Хорза посмотрел на женщину.
— Он был вашим вожаком.
Йелсон засмеялась.
— Он был менеджером; а многие ли менеджеры любимы их штабом? Это работа, Хорза, и даже не особенно прибыльная. Крайклин сделал так, что большинство из нас выбыло раньше срока. Дерьмо! Единственная персона здесь, которую тебе нужно было обманывать, это корабль.
— Разумеется,
Хорза прицелился в бегущую по экрану человеческую фигуру. Лазерное попадание было невидимым, но экран зарегистрировал его и выдал в том месте вспышку белого света. Человеческая фигура была поражена в ногу. Она запнулась, но не упала: пол-очка.
— Я просто не хотел рисковать, если вдруг кто-то был лоялен по отношению к Крайклину.
Настала очередь Йелсон, но она смотрела на Хорзу, а не на экран.
Схемы безопасности были обойдены, и теперь, чтобы командовать кораблём, не требовалось ничего, кроме известного только Хорзе цифрового кода и принадлежавшего Крайклину маленького кольца. Хорза пообещал, что после прибытия на Мир Шара, если не будет другой возможности покинуть планету, он запрограммирует компьютер «ВЧВ» так, чтобы через определённое время освободить его от всех ограничений на преданность. И если он сам не сможет вернуться из туннелей Командной Системы, Отряд Вольных Наёмников не останется на берегу.
— Ты пообещал нам это, Хорза, не правда ли? — спросила Йелсон. — Я имею в виду, нальёшь ли ты нам когда-нибудь чистого вина?
Хорза знал, что она хотела узнать на самом деле: скажет ли он правду ей. Он отложил оружие и посмотрел ей в глаза.
— Как только буду уверен во всём, что касается людей и корабля, — сказал он.
Это был честный ответ, но он точно не знал, был ли этот ответ лучшим. Он хотел Йелсон, хотел не только её тепла в красной ночи корабля, но и её доверия, её участия. Но она по-прежнему держалась отчуждённо.

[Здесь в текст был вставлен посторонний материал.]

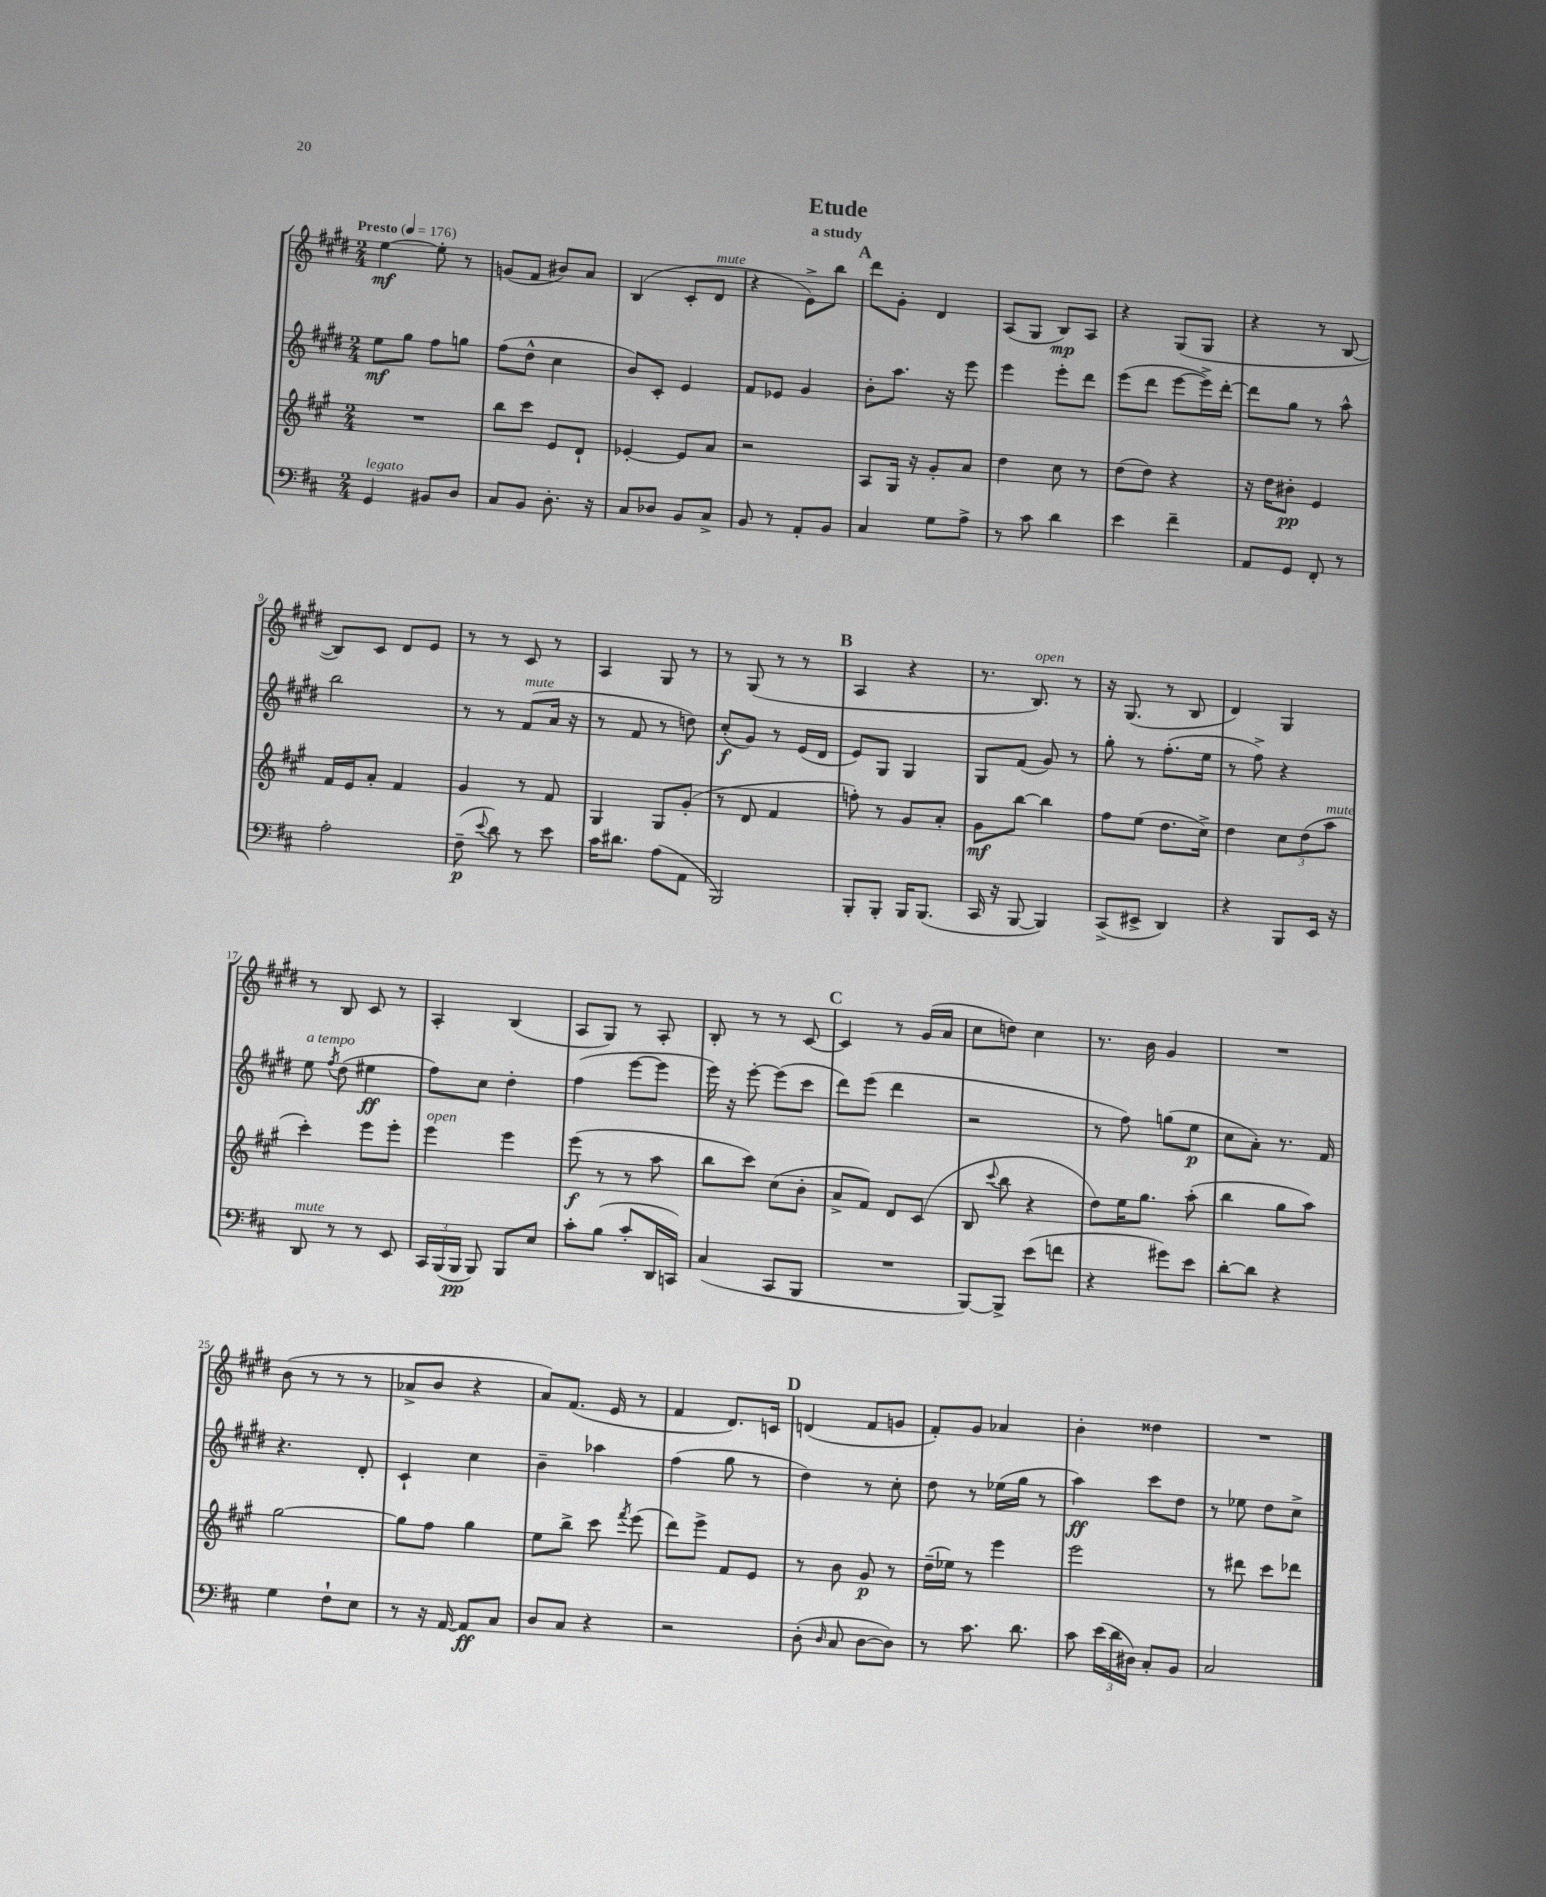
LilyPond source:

\header { title = "Etude" subtitle = "a study" }
<<
\new StaffGroup <<
\new Staff = "s0" {
    \clef treble \key e \major \numericTimeSignature \time 2/4 \tempo "Presto" 4 = 176
    \autoBeamOff e''4~\mf e''8-. r8 |
    g'8[( fis'8] bis'8[) a'8] |
    b4( cis'8[-. dis'8]^\markup { \italic "mute" } |
    r4 e'8[->) b''8] |
    \mark \markup { \bold "A" } dis'''8[ gis'8]-. dis'4 |
    a8[( gis8] b8[\mp) a8] |
    r4 gis8[( gis8] |
    r4 r8 b8~ |
    b8[) cis'8] dis'8[ e'8] |
    r8 r8 cis'8 r8 |
    a4 gis8 r8 |
    r8 gis8( r8 r8 |
    \mark \markup { \bold "B" } a4 r4 |
    r8. b8.^\markup { \italic "open" }) r8 |
    r16 gis8.( r8 b8 |
    dis'4) gis4 |
    r8 b8 cis'8 r8 |
    a4-. b4( |
    a8[ gis8]) r8 a8-. |
    b8-. r8 r8 cis'8~ |
    \mark \markup { \bold "C" } cis'4 r8 gis'16[( a'16] |
    cis''8[ d''8]) cis''4 |
    r8. b'16 gis'4 |
    R2 |
    b'8( r8 r8 r8 |
    aes'8[-> b'8] r4 |
    a'8[) fis'8.]( e'16 r8 |
    fis'4 dis'8.[) c'16] |
    \mark \markup { \bold "D" } d'4( fis'8[ g'8] |
    fis'8[-.) gis'8] aes'4 |
    b'4-. disis''4 |
    R2 \bar "|." |
}
\new Staff = "s1" {
    \clef treble \key e \major \numericTimeSignature \time 2/4
    \autoBeamOff e''8[\mf gis''8] fis''8[ g''8] |
    fis''8[( dis''8]-^ cis''4 |
    b'8[) cis'8]-. e'4 |
    fis'8[ ees'8] gis'4 |
    \mark \markup { \bold "A" } b'8[-. a''8.] r16 e'''8 |
    e'''4 e'''8[-. dis'''8] |
    e'''8[( dis'''8] e'''8[~ e'''16->) dis'''16]~-. |
    dis'''8[ gis''8] r8 a''8-^ |
    b''2 |
    r8 r8 fis'8[^\markup { \italic "mute" }( a'16] r16 |
    r8 fis'8 r8 d''8) |
    cis''8[-.\f( gis'8]) r8 e'16[( dis'16] |
    \mark \markup { \bold "B" } e'8[) gis8] gis4 |
    gis8[ fis'8]( gis'8) r8 |
    gis''8-. r8 fis''8.[-.( e''16] |
    r8 fis''8->) r4 |
    e''8^\markup { \italic "a tempo" } \acciaccatura { fis''8 } dis''8( eis''4\ff |
    fis''8[) cis''8] dis''4-. |
    fis''4( e'''8[~ e'''8] |
    e'''16) r16 e'''8~-. e'''8[( cis'''8] |
    \mark \markup { \bold "C" } dis'''8[) e'''8]( dis'''4 |
    r2 |
    r8 fis''8) g''8[( e''8]\p |
    cis''8[ a'8]-.) r8. fis'16 |
    r4. dis'8-. |
    cis'4-! cis''4 |
    b'4-- aes''4 |
    fis''4( gis''8 r8 |
    \mark \markup { \bold "D" } dis''4) r8 cis''8-. |
    dis''8 r8 ees''16[( gis''16] r8 |
    a''4\ff) cis'''8[ dis''8] |
    r8 ees''8 dis''8[ cis''8]-> \bar "|." |
}
\new Staff = "s2" {
    \clef treble \key a \major \numericTimeSignature \time 2/4
    \autoBeamOff R2 |
    b''8[ cis'''8] e'8[ d'8]-! |
    ees'4~-. ees'8[ a'8] |
    r2 |
    \mark \markup { \bold "A" } a8[ gis16] r16 gis'8[-. a'8] |
    d''4 cis''8 r8 |
    d''8[( d''8]) r4 |
    r16 d''16[ bis'8]-.\pp e'4 |
    fis'16[ e'16 a'8]-. fis'4 |
    gis'4 r8 fis'8 |
    gis4 gis8[ gis'8]-.( |
    r8 d'8 fis'4 |
    \mark \markup { \bold "B" } f''8-.) r8 gis'8[ a'8]-. |
    gis'8[\mf b''8]~ b''4 |
    fis''8[ e''8]( d''8.[ cis''16]->) |
    d''4 \tuplet 3/2 { cis''8[ d''8( a''8]^\markup { \italic "mute" } } |
    cis'''4-.) e'''8[ e'''8]-. |
    e'''4^\markup { \italic "open" } e'''4 |
    e'''8\f( r8 r8 a''8 |
    b''8[ cis'''8]) cis''8[( b'8]-. |
    \mark \markup { \bold "C" } a'8[-> fis'8]) d'8[ cis'8]( |
    b8 \appoggiatura { cis'''8 } b''8 r4 |
    d''8[) e''16 gis''8.] a''8-.( |
    b''4 gis''8[ a''8]) |
    gis''2~ |
    gis''8[ fis''8] gis''4 |
    e''8[ b''8]-> cis'''8 \acciaccatura { fis'''8 } e'''8( |
    d'''8[) e'''8]-> fis'8[ e'8] |
    \mark \markup { \bold "D" } r8 b'8 gis'8\p r8 |
    d''16[--( ees''16]) r8 e'''4 |
    e'''2 |
    r8 dis'''8 cis'''8[ des'''8] \bar "|." |
}
\new Staff = "s3" {
    \clef bass \key d \major \numericTimeSignature \time 2/4
    \autoBeamOff g,4^\markup { \italic "legato" } bis,8[ d8] |
    cis8[ b,8] d8.-. r16 |
    cis8[ des8] b,8[ cis8]-> |
    b,8 r8 a,8[-. b,8] |
    \mark \markup { \bold "A" } cis4 g8[ a8]-> |
    r8 cis'8 d'4 |
    e'4 fis'4-- |
    a,8[ g,8] fis,8-. r8 |
    a2-. |
    fis8--\p( \appoggiatura { e'8 } d'8) r8 e'8 |
    cis'16[ dis'8.] a8[( a,8] |
    b,,2) |
    \mark \markup { \bold "B" } b,,8[-. b,,8]-. b,,16[ b,,8.]( |
    cis,16 r16 b,,8~ b,,4) |
    cis,8[->( eis,8]-> d,4) |
    r4 b,,8[ e,16] r16 |
    d,8^\markup { \italic "mute" } r8 r8 e,8 |
    \tuplet 3/2 { cis,16[ b,,16( b,,16]\pp } b,,8) b,,8[ e8] |
    cis'8[-. b8]( cis'8[-. d,16 c,16]) |
    cis4( cis,8[ b,,8] |
    \mark \markup { \bold "C" } R2 |
    b,,8[~) b,,8]-> e'8[( f'8] |
    r4 gis'8[) e'8] |
    d'8[~-. d'8] r4 |
    g4 fis8[-! e8] |
    r8 r16 a,16~ a,8[\ff cis8] |
    d8[ cis8] r4 |
    r2 |
    \mark \markup { \bold "D" } d8-.( \grace { d16 } cis8 d8[~ d8]) |
    r8 cis'8. d'8. |
    cis'8 \tuplet 3/2 { e'16[( d'16 dis16]) } cis8[-. b,8] |
    cis2 \bar "|." |
}
>>
>>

Бальведа была жива; возможно, только из его боязни потерять уважение Йелсон. Он прекрасно понимал это и от такой мысли становилось горько, потому что он казался себе продажным и жестоким. Самым плохим была его неуверенность. Он никак не мог решить, что диктовала холодная логика этой игры: чтобы женщина Культуры умерла или чтобы она оставалась в живых; и сумеет ли он, если осознает её смерть как необходимость, хладнокровно убить её. Он много раз думал над этим и ни к чему не приходил. Хоть бы ни одна из этих двух женщин не почувствовала, что в его голове кружат такие мысли.
Ещё одной проблемой была Кирачелл. Какой абсурд в такое время беспокоиться о своих личных делах, говорил он себе, но никак не мог перестать думать об этой женщине-Оборотне. Чем ближе они подлетали к Миру Шара, чем больше в нём поднималось воспоминаний о ней и тем реальнее они становились. Он пытался не слишком в них погружаться, вызывал в памяти скуку одинокого форпоста Оборотней на планете, то беспокойство, что мучило его тогда даже в обществе Кирачелл. И всё же он с сердечной болью первой юношеской любви мечтал о её робкой улыбке и слышал тихий голос во всей его прелести. Иногда он боялся, что Йелсон чувствует это, и что-то внутри у него ворочалось от стыда.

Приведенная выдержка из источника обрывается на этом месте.